Birds and Swing Dance

About This Video

In this guided dance video, Rachel leads participants through a bird-themed swing movement activity.

The video begins with a swan warmup. Participants move their arms like wings, flutter, fly, float, breathe, and wrap their wings around themselves before moving into the main dance.

Rachel then teaches a Rockin’ Robin-inspired swing dance. Participants practice stepping out and crossing back, doing quick toe taps, making “tweet tweet” bird hands, and trying a Charleston-inspired step with a small forward kick and back touch.

The video ends with a calm cool down using breathing, swinging arms, gentle rocking, rainbow shapes, open-heart movements, singing along, and a final self-hug. This video gives participants a guided dance activity focused on rhythm, body awareness, coordination, imagination, flexible movement, self-expression, and joy.

Good For

  • Adults with IDD who enjoy dance, music, birds, swing, imaginative movement, rhythm, or guided exercise.

  • Caregivers looking for a movement video with a warmup, dance instruction, repeated steps, freestyle choices, and a gentle cool down.

  • Adult day programs, home routines, or group activities about dance, body awareness, coordination, rhythm, creative movement, self-expression, and movement safety.

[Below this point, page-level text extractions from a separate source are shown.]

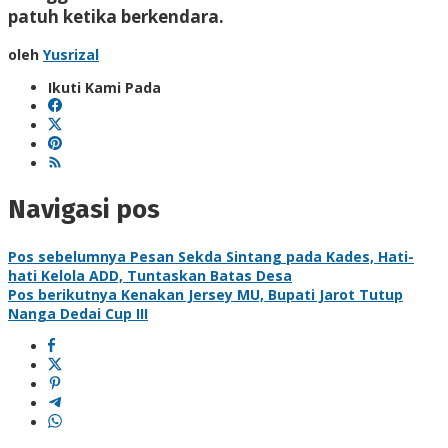
patuh ketika berkendara.
oleh
Yusrizal
Ikuti Kami Pada
Navigasi pos
Pos sebelumnya
Pesan Sekda Sintang pada Kades, Hati-
hati Kelola ADD, Tuntaskan Batas Desa
Pos berikutnya
Kenakan Jersey MU, Bupati Jarot Tutup
Nanga Dedai Cup III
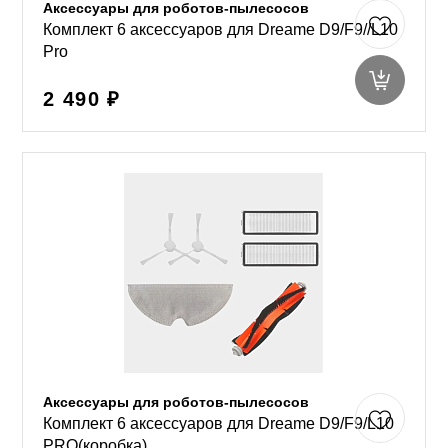
Аксессуары для роботов-пылесосов
Комплект 6 аксессуаров для Dreame D9/F9//L10
Pro
2 490 ₽
Аксессуары для роботов-пылесосов
Комплект 6 аксессуаров для Dreame D9/F9/L10
PRO(коробка)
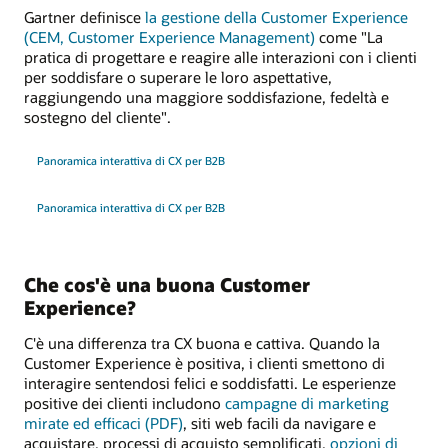
Gartner definisce
la gestione della Customer Experience
(CEM, Customer Experience Management)
come "La
pratica di progettare e reagire alle interazioni con i clienti
per soddisfare o superare le loro aspettative,
raggiungendo una maggiore soddisfazione, fedeltà e
sostegno del cliente".
Panoramica interattiva di CX per B2B
Panoramica interattiva di CX per B2B
Che cos'è una buona Customer
Experience?
C'è una differenza tra CX buona e cattiva. Quando la
Customer Experience è positiva, i clienti smettono di
interagire sentendosi felici e soddisfatti. Le esperienze
positive dei clienti includono
campagne di marketing
mirate ed efficaci (PDF)
, siti web facili da navigare e
acquistare, processi di acquisto semplificati,
opzioni di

  • Participants who benefit from visual modeling, flexible pacing, repeated movement patterns, imagination, and encouragement to move in their own way.

How to Use This Video

Use this video as a guided dance activity for a home routine, day program, small group, bird theme, swing theme, or supported movement session.

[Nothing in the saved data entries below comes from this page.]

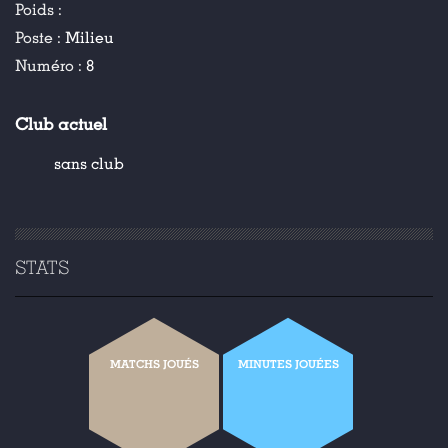
Poids :
Poste :
Milieu
Numéro :
8
Club actuel
sans club
STATS
MATCHS JOUÉS
MINUTES JOUÉES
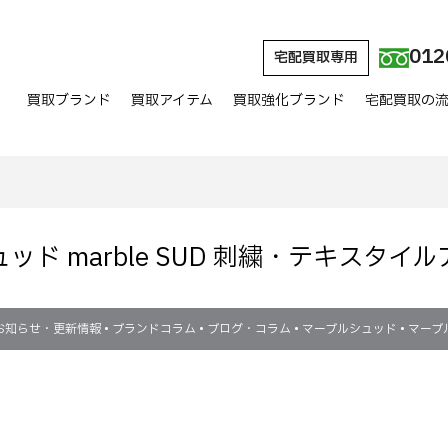
012
宅配買取専用
買取ブランド
買取アイテム
買取強化ブランド
宅配買取の
ッド marble SUD 刺繍・テキスタイ
お知らせ・更新情報
•
ブランドコラム
•
ブログ・コラム
•
マーブルシュッド
•
マーブ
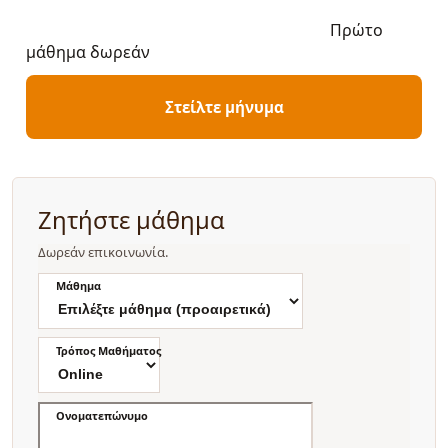
Πρώτο
μάθημα δωρεάν
Στείλτε μήνυμα
Ζητήστε μάθημα
Δωρεάν επικοινωνία.
Μάθημα
Τρόπος Μαθήματος
Ονοματεπώνυμο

Caregivers can help participants choose a safe place to move, clear the area, adjust the volume, and decide whether to dance standing, seated, or with modifications. Participants can follow Rachel closely or adapt the movements to what feels good in their own bodies.

This video includes a swan warmup, taught swing steps, toe taps, Charleston-inspired movement, freestyle dancing, and a gentle cool down. Caregivers can pause between sections, repeat favorite movements, or use only the warmup or cool down if a shorter activity is needed.

Because dance involves movement, balance, coordination, music, space awareness, small kicks, and possible fatigue, caregivers can provide support with pacing, safety, hydration, breaks, volume, personal space, and movement modifications as needed.

At the end, participants can notice how their bodies feel, name a favorite bird or swing movement, and return to this dance again to build comfort with the rhythm and steps.